§ Excerpt to read:

And the referee further found as a question of fact, that the defendant withheld said goods from the plaintiff when demanded as aforesaid; with the intent to benefit and for the purpose of thereby benefiting the said George G. Gregory, and in collusion with him. That said merchandise, on the 15th day of May, 1862, was of the value of $4000.
And he adjudged as a matter of law, that the plaintiff herein was entitled to recover from the defendant in this action the said sum of $4000, with interest from May 15,1862, amounting, at the date of the report, to the sum of $4513.33, besides costs to be adjudged.
M. I, Townsend, for the plaintiff, (respondent.)
John B. Gale, for the defendant, (appellant.)
[MAJORITY — Hogeboom, J.]
Hogeboom, J.
Notwithstanding the terms of the bailment, and independent of the questions arising under the executions and levies, I think the defendant was bound to surrender the property to the 'plaintiff upon his demand. It was the plaintiff’s property and not Gregory’s. That is undisputed, upon the evidence in the case. The latter seems not to have had any lien or claim on it—or to have asserted title to' it in any way whatever. He was confessedly the agent of the plaintiff, and when he originally deposited the property with the defendant, seems to have done so without any limitation or qualification whatever. Such a deposit, thus made, would enure to the benefit of the principal, and was, in judgment of law, on his account.
On the day succeeding the deposit Gregory returned to the place of deposit and marked the goods and packages “ G. G. G. agent.” This was confirmatory evidence of the title of the plaintiff. On the same day, and probably at the same time, hut without the plaintiff’s knowledge or authority, he left with the defendant a written memorandum of the articles and written instructions to this effect: “The said goods not' to be given up without the consent of said Geo. G. Greogory.” There is room for argument whether as he had confessedly made the deposit as agent, and so marked the goods, these directions must not also be construed to have been made in that capacity and for the benefit of his principal, and as really to mean “without the consent of the owner.” But assuming that they were designed simply to protect the party giving these directions, in his individual capacity, I am nevertheless of the ojfinion that as between the principal and the agent, the latter showing no lien or other authority to deliver them against his principal, the depositary would have a right and would be bound to deliver them to the principal upon demand. They belonged to him, without doubt or qualification ; the agent could not detain them against his principal under such circumstances; and it seems unjust that he should be able to vest his depositary with a larger power of detention than he himself possessed. It may be doubted whether, as against the real owner, the agent, in possession of the goods and apparently their owner, could make an effectual contract with the depositary, which could prevent the latter from delivering them on demand to such real owner. But assuming the contract between the agent and the depositary to be in form valid for their non-delivery without the agent’s consent, and the delivery to the owner by the depositary without such consent to be a technical breach thereof, I think the damages which the agent could recover against the depositary, for such delivery, would be merely nominal.

§ Work instructions:
1: Rewrite the passage of the court opinion starting with "John B. Gale, for" and going on through "on his account.", changing "defendant" to "bailee".
2: Write the next part of the court opinion on the deposited goods, continuing on from its final sentence.

§ Dataset entries:

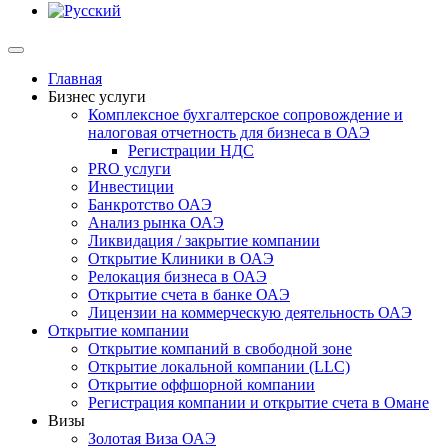
Главная
Бизнес услуги
Комплексное бухгалтерское сопровождение и
налоговая отчетность для бизнеса в ОАЭ
Регистрации НДС
PRO услуги
Инвестиции
Банкротство ОАЭ
Анализ рынка ОАЭ
Ликвидация / закрытие компании
Открытие Клиники в ОАЭ
Релокация бизнеса в ОАЭ
Открытие счета в банке ОАЭ
Лицензии на коммерческую деятельность ОАЭ
Открытие компании
Открытие компаний в свободной зоне
Открытие локальной компании (LLC)
Открытие оффшорной компании
Регистрация компании и открытие счета в Омане
Визы
Золотая Виза ОАЭ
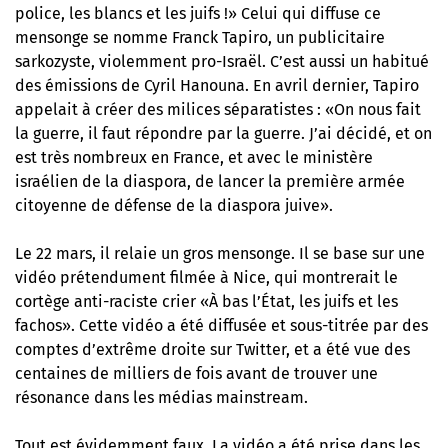
police, les blancs et les juifs !» Celui qui diffuse ce
mensonge se nomme Franck Tapiro, un publicitaire
sarkozyste, violemment pro-Israël. C’est aussi un habitué
des émissions de Cyril Hanouna. En avril dernier, Tapiro
appelait à créer des milices séparatistes : «On nous fait
la guerre, il faut répondre par la guerre. J’ai décidé, et on
est très nombreux en France, et avec le ministère
israélien de la diaspora, de lancer la première armée
citoyenne de défense de la diaspora juive».
Le 22 mars, il relaie un gros mensonge. Il se base sur une
vidéo prétendument filmée à Nice, qui montrerait le
cortège anti-raciste crier «À bas l’État, les juifs et les
fachos». Cette vidéo a été diffusée et sous-titrée par des
comptes d’extrême droite sur Twitter, et a été vue des
centaines de milliers de fois avant de trouver une
résonance dans les médias mainstream.
Tout est évidemment faux. La vidéo a été prise dans les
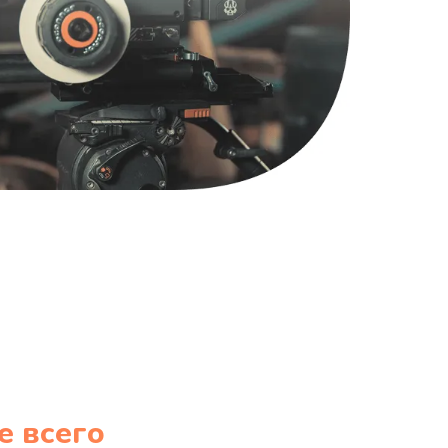
1220 руб.
Заказать
100 руб.
Заказать
е всего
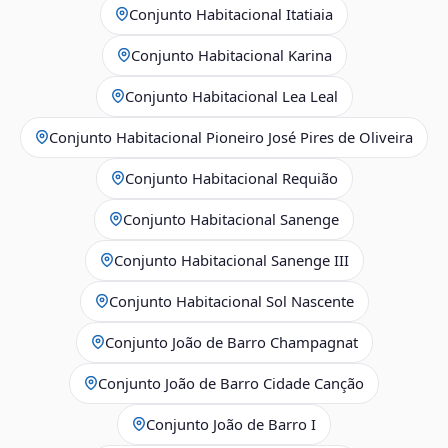
Conjunto Habitacional Itatiaia
Conjunto Habitacional Karina
Conjunto Habitacional Lea Leal
Conjunto Habitacional Pioneiro José Pires de Oliveira
Conjunto Habitacional Requião
Conjunto Habitacional Sanenge
Conjunto Habitacional Sanenge III
Conjunto Habitacional Sol Nascente
Conjunto João de Barro Champagnat
Conjunto João de Barro Cidade Canção
Conjunto João de Barro I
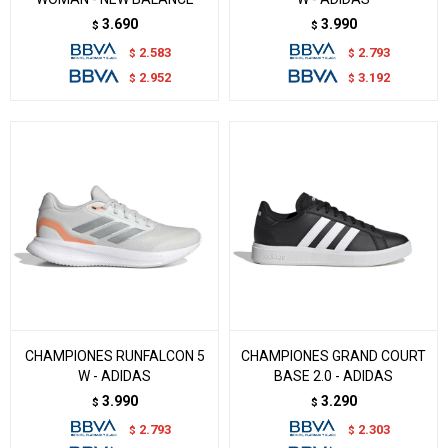
3.690
3.990
$
$
2.583
2.793
$
$
2.952
3.192
$
$
CHAMPIONES RUNFALCON 5
CHAMPIONES GRAND COURT
W - ADIDAS
BASE 2.0 - ADIDAS
3.990
3.290
$
$
2.793
2.303
$
$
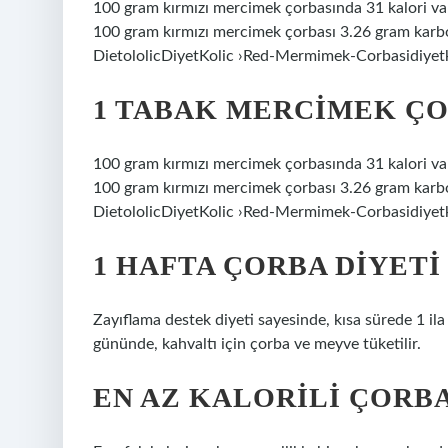
100 gram kırmızı mercimek çorbasında 31 kalori vard
100 gram kırmızı mercimek çorbası 3.26 gram karbonh
DietololicDiyetKolic ›Red-Mermimek-Corbasidiyet
1 TABAK MERCIMEK ÇO
100 gram kırmızı mercimek çorbasında 31 kalori vard
100 gram kırmızı mercimek çorbası 3.26 gram karbonh
DietololicDiyetKolic ›Red-Mermimek-Corbasidiyet
1 HAFTA ÇORBA DIYETI
Zayıflama destek diyeti sayesinde, kısa sürede 1 ila 
gününde, kahvaltı için çorba ve meyve tüketilir.
EN AZ KALORILI ÇORBA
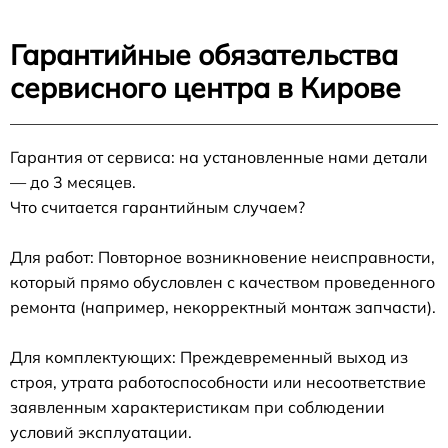
Гарантийные обязательства
сервисного центра в Кирове
Гарантия от сервиса: на установленные нами детали
— до 3 месяцев.
Что считается гарантийным случаем?
Для работ: Повторное возникновение неисправности,
который прямо обусловлен с качеством проведенного
ремонта (например, некорректный монтаж запчасти).
Для комплектующих: Преждевременный выход из
строя, утрата работоспособности или несоответствие
заявленным характеристикам при соблюдении
условий эксплуатации.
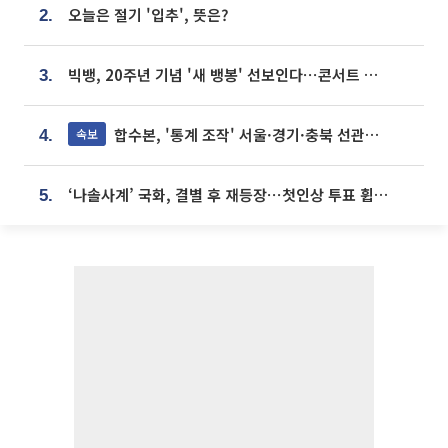
오늘은 절기 '입추', 뜻은?
2.
빅뱅, 20주년 기념 '새 뱅봉' 선보인다⋯콘서트 앞두고 팝업 개최
3.
합수본, '통계 조작' 서울·경기·충북 선관위 등 추가 압수수색
속보
4.
‘나솔사계’ 국화, 결별 후 재등장⋯첫인상 투표 휩쓸고 ‘인기녀’ 등극
5.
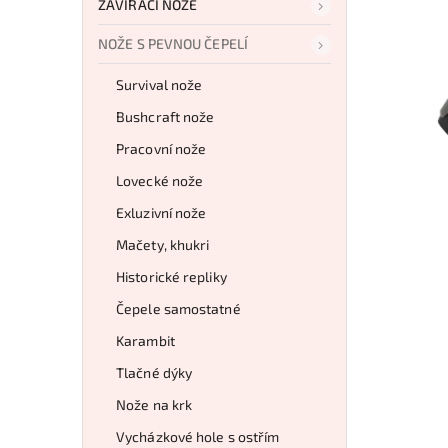
ZAVÍRACÍ NOŽE
NOŽE S PEVNOU ČEPELÍ
Survival nože
Bushcraft nože
Pracovní nože
Lovecké nože
Exluzivní nože
Mačety, khukri
Historické repliky
Čepele samostatné
Karambit
Tlačné dýky
Nože na krk
Vycházkové hole s ostřím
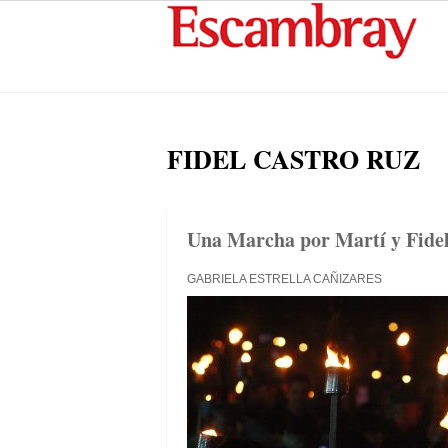
FIDEL CASTRO RUZ
Una Marcha por Martí y Fidel 
GABRIELA ESTRELLA CAÑIZARES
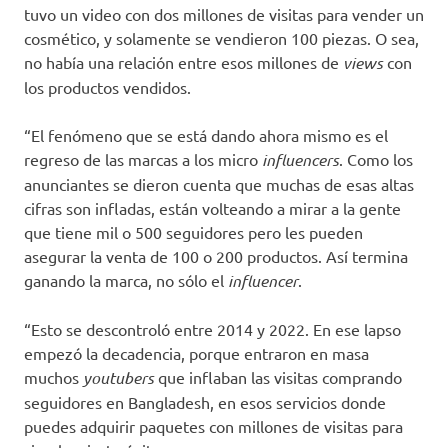
tuvo un video con dos millones de visitas para vender un
cosmético, y solamente se vendieron 100 piezas. O sea,
no había una relación entre esos millones de
views
con
los productos vendidos.
“El fenómeno que se está dando ahora mismo es el
regreso de las marcas a los micro
influencers
. Como los
anunciantes se dieron cuenta que muchas de esas altas
cifras son infladas, están volteando a mirar a la gente
que tiene mil o 500 seguidores pero les pueden
asegurar la venta de 100 o 200 productos. Así termina
ganando la marca, no sólo el
influencer
.
“Esto se descontroló entre 2014 y 2022. En ese lapso
empezó la decadencia, porque entraron en masa
muchos
youtubers
que inflaban las visitas comprando
seguidores en Bangladesh, en esos servicios donde
puedes adquirir paquetes con millones de visitas para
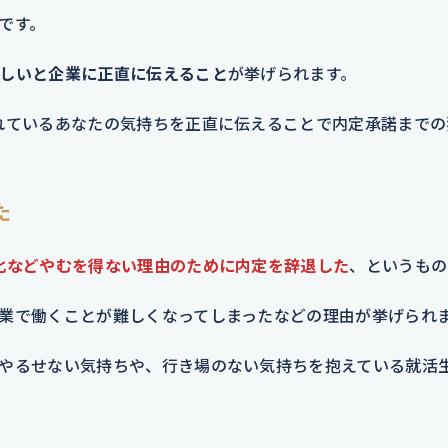
です。
しいと企業に正直に伝えること
が挙げられます。
れているあなたの気持ちを正直に伝えることで内定承諾までの
た
化などやむを得ない理由のために内定を辞退した
、というもの
業で働くことが難しくなってしまったなどの理由が挙げられ
やるせない気持ちや、行き場のない気持ちを抱えている就活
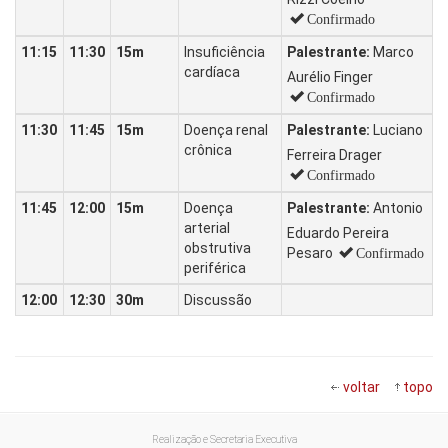
Confirmado
11:15
11:30
15m
Insuficiência
Palestrante:
Marco
cardíaca
Aurélio Finger
Confirmado
11:30
11:45
15m
Doença renal
Palestrante:
Luciano
crônica
Ferreira Drager
Confirmado
11:45
12:00
15m
Doença
Palestrante:
Antonio
arterial
Eduardo Pereira
obstrutiva
Pesaro
Confirmado
periférica
12:00
12:30
30m
Discussão
voltar
topo
Realização e Secretaria Executiva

§ Answers:
1:
John B. Gale, for the bailee, (appellant.)
[MAJORITY — Hogeboom, J.]
Hogeboom, J.
Notwithstanding the terms of the bailment, and independent of the questions arising under the executions and levies, I think the bailee was bound to surrender the property to the 'plaintiff upon his demand. It was the plaintiff’s property and not Gregory’s. That is undisputed, upon the evidence in the case. The latter seems not to have had any lien or claim on it—or to have asserted title to' it in any way whatever. He was confessedly the agent of the plaintiff, and when he originally deposited the property with the bailee, seems to have done so without any limitation or qualification whatever. Such a deposit, thus made, would enure to the benefit of the principal, and was, in judgment of law, on his account.

2:
When subsequently, as the referee finds, the plaintiff gave to the defendant formal and written notice that the property belonged to him, and to hold the same subject only to his written order, and the defendant receiving such notice informed the plaintiff he would act upon it; and, as the referee also finds, the plaintiff not only apprised the defendant that the goods were his, but that he had sent them to the defendant’s warehouse for storage, and that he, the defendant, must not allow them to be removed without his, the plaintiff’s, order, to which the defendant assented, I think we can put no other reasonable construction upon such language and conduct than that the defendant agreed to hold them as the plaintiff’s property and subject to his order; and if he has embarrassed himself by distinct contracts between himself and the agent on the one hand, and himself and the principal on the other, which are conflicting and inconsistent, it his own misfortune, and he must submit to be the victim of his own indiscretion.
The plaintiff had therefore a right on the 15th of May, on the 30th of July, and on the 5th of August, 1862, to demand this property of the defendant as he did, and the defendant was bound to comply therewith and deliver it up. .He refused for insufficient reasons to do so, and thereby, doubtless, exposed • himself to the consequences of a legal prosecution. It was in effect, at the election of the plaintiff, a conversion of the property, but did not of itself and by its own force divest the title of the plaintiff therein. Clearly the plaintiff could, after such demand and refusal, have brought an action of replevin to recover the property itself, and thus in the most decisive manner have manifested his intention to insist on the ownership thereof. He could also, as perhaps he has done in effect, have brought an action of trover for the conversion of the property, and thus declared his election to rely upon the recovery of damages instead of the recovery of the property itself. Or he could, as he did for a time, have lain still and brought no action whatever ; and in such case I apprehend the right of property—the ownership — would be deemed to remain in him. It was, I think, at his election to treat the property as his own or the tort feasor’s, and the legal presumption would not be that he had parted with the title, until he had manifested a clear and decisive intention to do so; until some decisive act of disaffirmance of the title I think the property would be subject to execution against him. Whether an action for damages for the conversion of the property would amount to such a disaffirmance, it is not necessary now to determine; for no such action was brought until after the levies had been made on the property by the sheriff of Rensselaer. On the contrary not only did the plaintiff claim the goods as his own, at the time of the first demand, but also at the time of the subsequent demands, and up to the time when the sheriff sold the goods under execution, which was after the commencement of this action.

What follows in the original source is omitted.